*What to work on*: Count the rows that contain the string "your", treating uppercase and lowercase letters as different, and reply with the number alone.

(Page-level text extractions)
BEGIN
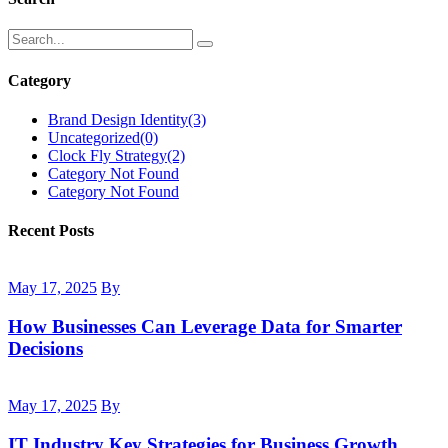
Category
Brand Design Identity
(3)
Uncategorized
(0)
Clock Fly Strategy
(2)
Category Not Found
Category Not Found
Recent Posts
May 17, 2025
By
How Businesses Can Leverage Data for Smarter
Decisions
May 17, 2025
By
IT Industry Key Strategies for Business Growth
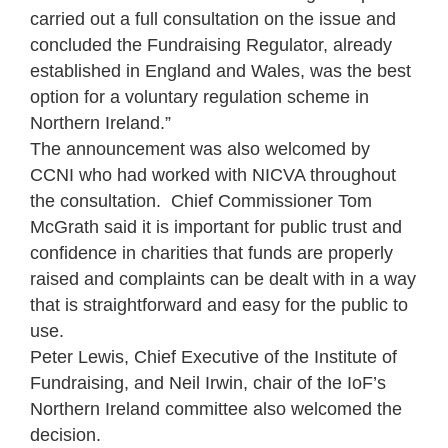
carried out a full consultation on the issue and
concluded the Fundraising Regulator, already
established in England and Wales, was the best
option for a voluntary regulation scheme in
Northern Ireland.”
The announcement was also welcomed by
CCNI who had worked with NICVA throughout
the consultation. Chief Commissioner Tom
McGrath said it is important for public trust and
confidence in charities that funds are properly
raised and complaints can be dealt with in a way
that is straightforward and easy for the public to
use.
Peter Lewis, Chief Executive of the Institute of
Fundraising, and Neil Irwin, chair of the IoF’s
Northern Ireland committee also welcomed the
decision.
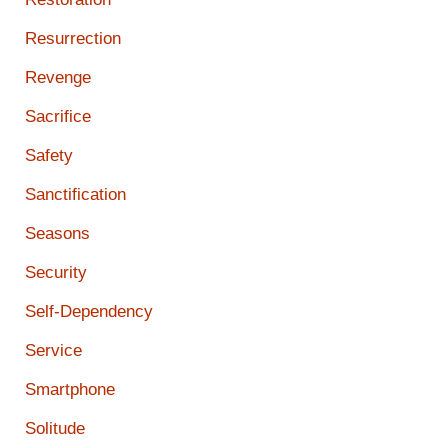
Resurrection
Revenge
Sacrifice
Safety
Sanctification
Seasons
Security
Self-Dependency
Service
Smartphone
Solitude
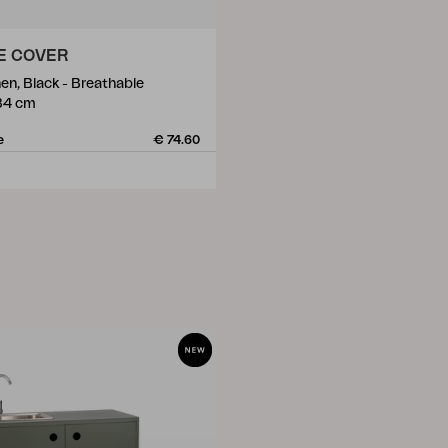
E COVER
en, Black - Breathable
84 cm
e
€ 74.60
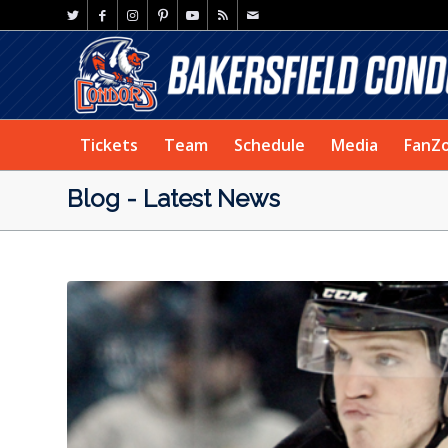
Tickets
Team
Schedule
Media
FanZ
Blog - Latest News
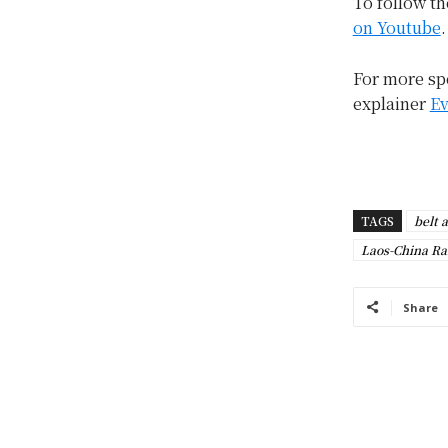
To follow th
on Youtube
.
For more spe
explainer
Ev
TAGS
belt 
Laos-China Ra
Share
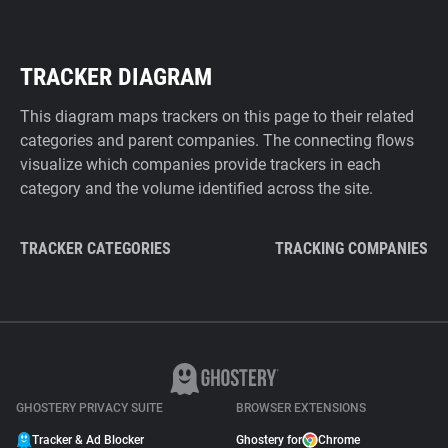
TRACKER DIAGRAM
This diagram maps trackers on this page to their related
categories and parent companies. The connecting flows
visualize which companies provide trackers in each
category and the volume identified across the site.
TRACKER CATEGORIES
TRACKING COMPANIES
GHOSTERY PRIVACY SUITE
BROWSER EXTENSIONS
Tracker & Ad Blocker
Ghostery for
Chrome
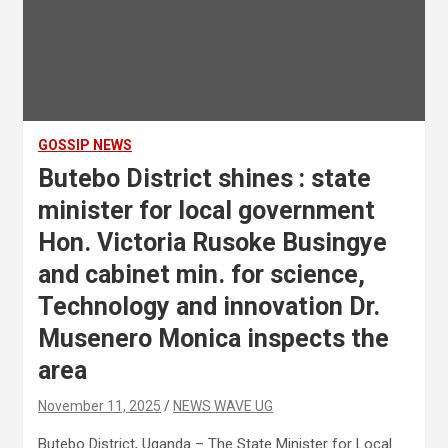
GOSSIP NEWS
Butebo District shines : state
minister for local government
Hon. Victoria Rusoke Busingye
and cabinet min. for science,
Technology and innovation Dr.
Musenero Monica inspects the
area
November 11, 2025
NEWS WAVE UG
Butebo District, Uganda – The State Minister for Local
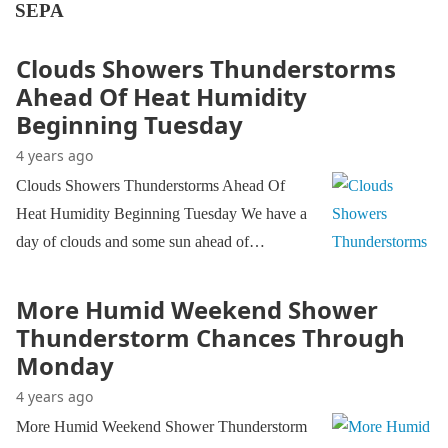
SEPA
Clouds Showers Thunderstorms
Ahead Of Heat Humidity
Beginning Tuesday
4 years ago
Clouds Showers Thunderstorms Ahead Of
Heat Humidity Beginning Tuesday We have a
day of clouds and some sun ahead of…
More Humid Weekend Shower
Thunderstorm Chances Through
Monday
4 years ago
More Humid Weekend Shower Thunderstorm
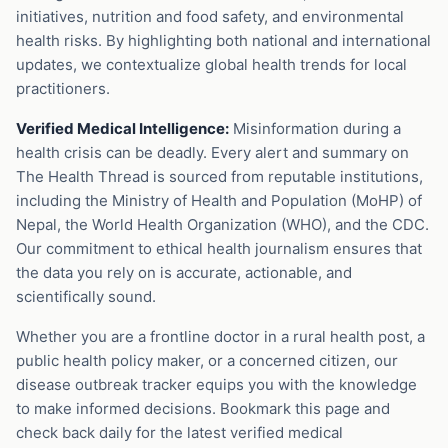
initiatives, nutrition and food safety, and environmental
health risks. By highlighting both national and international
updates, we contextualize global health trends for local
practitioners.
Verified Medical Intelligence:
Misinformation during a
health crisis can be deadly. Every alert and summary on
The Health Thread is sourced from reputable institutions,
including the Ministry of Health and Population (MoHP) of
Nepal, the World Health Organization (WHO), and the CDC.
Our commitment to ethical health journalism ensures that
the data you rely on is accurate, actionable, and
scientifically sound.
Whether you are a frontline doctor in a rural health post, a
public health policy maker, or a concerned citizen, our
disease outbreak tracker equips you with the knowledge
to make informed decisions. Bookmark this page and
check back daily for the latest verified medical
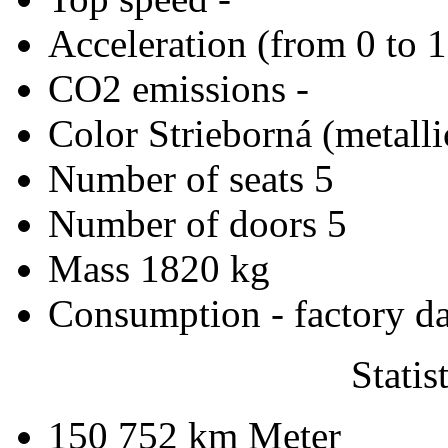
Acceleration (from 0 to 
CO2 emissions
-
Color
Strieborná (metalli
Number of seats
5
Number of doors
5
Mass
1820 kg
Consumption - factory d
Statis
150 752 km
Meter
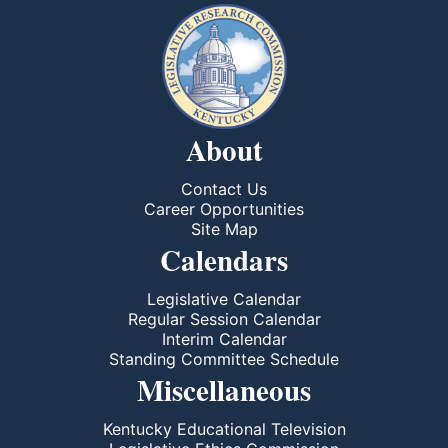
About
Contact Us
Career Opportunities
Site Map
Calendars
Legislative Calendar
Regular Session Calendar
Interim Calendar
Standing Committee Schedule
Miscellaneous
Kentucky Educational Television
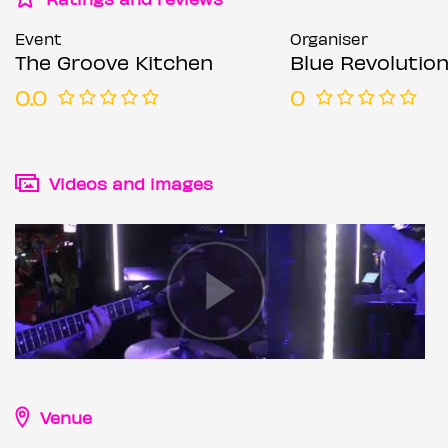
Event
Organiser
The Groove Kitchen
Blue Revolutions
0.0
0
Videos and images
Venue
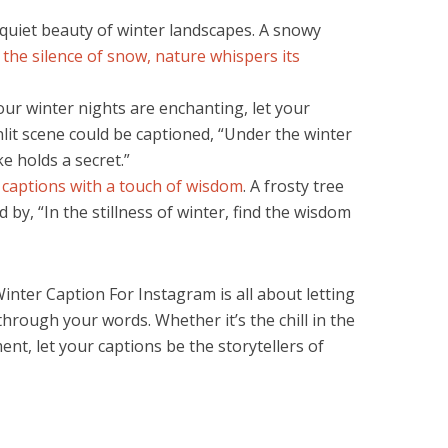
uiet beauty of winter landscapes. A snowy
 the silence of snow, nature whispers its
our winter nights are enchanting, let your
nlit scene could be captioned, “Under the winter
 holds a secret.”
 captions with a touch of wisdom
. A frosty tree
y, “In the stillness of winter, find the wisdom
inter Caption For Instagram is all about letting
hrough your words. Whether it’s the chill in the
nt, let your captions be the storytellers of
END
*Solution for this task*: 3